El aspecto decisivo de esa transición para pasar de una nación creyente a un estado moralmente ruinoso, lo tuvo la jerarquía de la Iglesia. Qué duda cabe que si los pastores hubieran sido hombres santos que hubieran empuñado con gallardía sus armas espirituales, el Reino de Dios hubiera plantado cara a la secularización, al anticlericalismo y al avance de la inmoralidad. No digo que necesariamente hubiéramos vencido, pero el Reino de Dios se hubiera plantado frente al Mal como un ejército unido y poderoso. La Iglesia pudo haberse hecho respetar incluso ante los poderes políticos de nuestra nación.
En cambio, en esos años 70, llegaron al episcopado muchos sacerdotes aquejados de racionalismo. Y parte del clero joven se contagió de ideas todavía más humanas y menos rectas. El resultado fue el hundimiento que todos hemos presenciado. No solamente no se veía donde estaba el mal por parte de muchos pastores jóvenes de esa época, sino que muchos males se vieron como una modernización inevitable. Como si no se pudiese ir contra la Historia. Era un lugar común escuchar cómo hablaban mal de los tiempos precedentes de la Iglesia.
Fue el mal de la época, los espejismos de aquel tiempo. Y así la Iglesia española fue retrocediendo en silencio, sin rechistar, como un reino formado por fortalezas asediadas. Contemplando los cristianos impotentes como ese reino retrocedía en todos sus frentes, en todos los campos.
Allí donde hubo santos obispos, o al menos prudentes, que protegieron a las ovejas, se vio la diferencia entre el florecimiento de una diócesis frente a la decadencia de otra. Por citar sólo algunas, la vitalidad de Cuenca, Toledo y Valencia era envidiable. Madrid tardó en salir de su invierno, pero el cardenal Suquía enfiló la archidiócesis en la dirección correcta, dirección de la que no ha salido desde entonces, y por sus frutos se nota que la dirección ha sido la adecuada. Hubo más santos obispos en España, o al menos obispos prudentes, que percibieron este mal del que hablo. ¿Qué puedo decir de hombres de la talla del arzobispo José María García de la Higuera? ¿Qué más se le pudo pedir al férreo y aguerrido obispo García Campos? La lista podría continuar. Ellos vieron estos males.

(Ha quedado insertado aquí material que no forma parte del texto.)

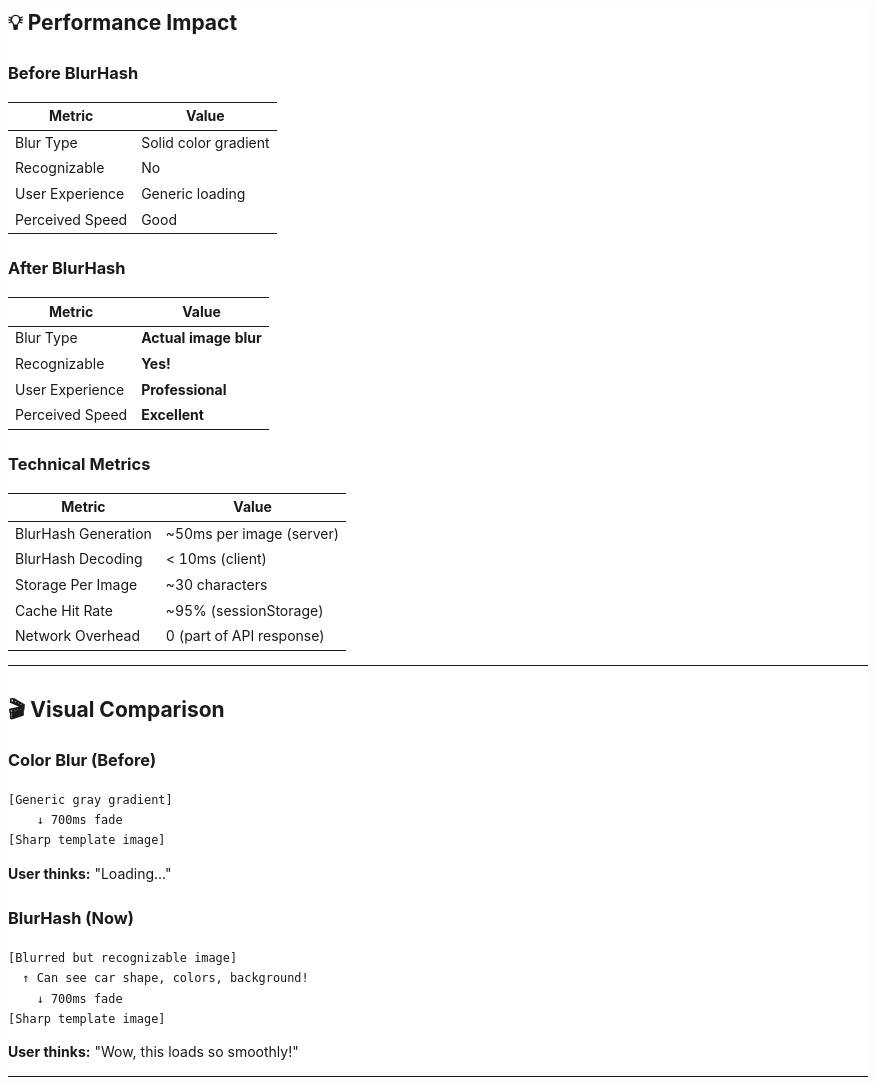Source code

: 
## 💡 **Performance Impact**

### Before BlurHash
| Metric | Value |
|--------|-------|
| Blur Type | Solid color gradient |
| Recognizable | No |
| User Experience | Generic loading |
| Perceived Speed | Good |

### After BlurHash
| Metric | Value |
|--------|-------|
| Blur Type | **Actual image blur** |
| Recognizable | **Yes!** |
| User Experience | **Professional** |
| Perceived Speed | **Excellent** |

### Technical Metrics
| Metric | Value |
|--------|-------|
| BlurHash Generation | ~50ms per image (server) |
| BlurHash Decoding | < 10ms (client) |
| Storage Per Image | ~30 characters |
| Cache Hit Rate | ~95% (sessionStorage) |
| Network Overhead | 0 (part of API response) |

---

## 🎬 **Visual Comparison**

### Color Blur (Before)
```
[Generic gray gradient]
    ↓ 700ms fade
[Sharp template image]
```
**User thinks:** "Loading..."

### BlurHash (Now)
```
[Blurred but recognizable image]
  ↑ Can see car shape, colors, background!
    ↓ 700ms fade
[Sharp template image]
```
**User thinks:** "Wow, this loads so smoothly!"

---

Pero la sociedad entera, tan unida por tantos lazos, había comenzado a hacer aguas. No era posible hacer de una diócesis una isla, y menos con la televisión entrando cada día en casa. Y así el destino de la nación corrió acorde, conjuntamente. No fue posible salvaguardar moralmente incólume ninguna parte de la nación.
Desde el principio, muchos pastores diagnosticaron con certeza la enfermedad. Pero se podía hacer lo que se podía, todo tiene sus límites. Al final, el barco ya no pudo soportar el peso y comenzó a escorarse. Aquí y en toda Europa. No se salvó ni Polonia, ni Irlanda. Los medios de comunicación han extendido los mismos males por todas partes.
Ahora ya es tarde y se acerca, año a año, el tiempo de la persecución de la Iglesia, persecución que será jurídica. Tiempo que sé que verán mis ojos, en el espacio de mi vida. El tiempo en el que el Estado atacará positivamente a la Iglesia a través de los mandatos constitucionales y de las leyes subsiguientes. El tiempo no está maduro todavía, pero se acerca, sin prisa, pero como una nube oscura en el horizonte.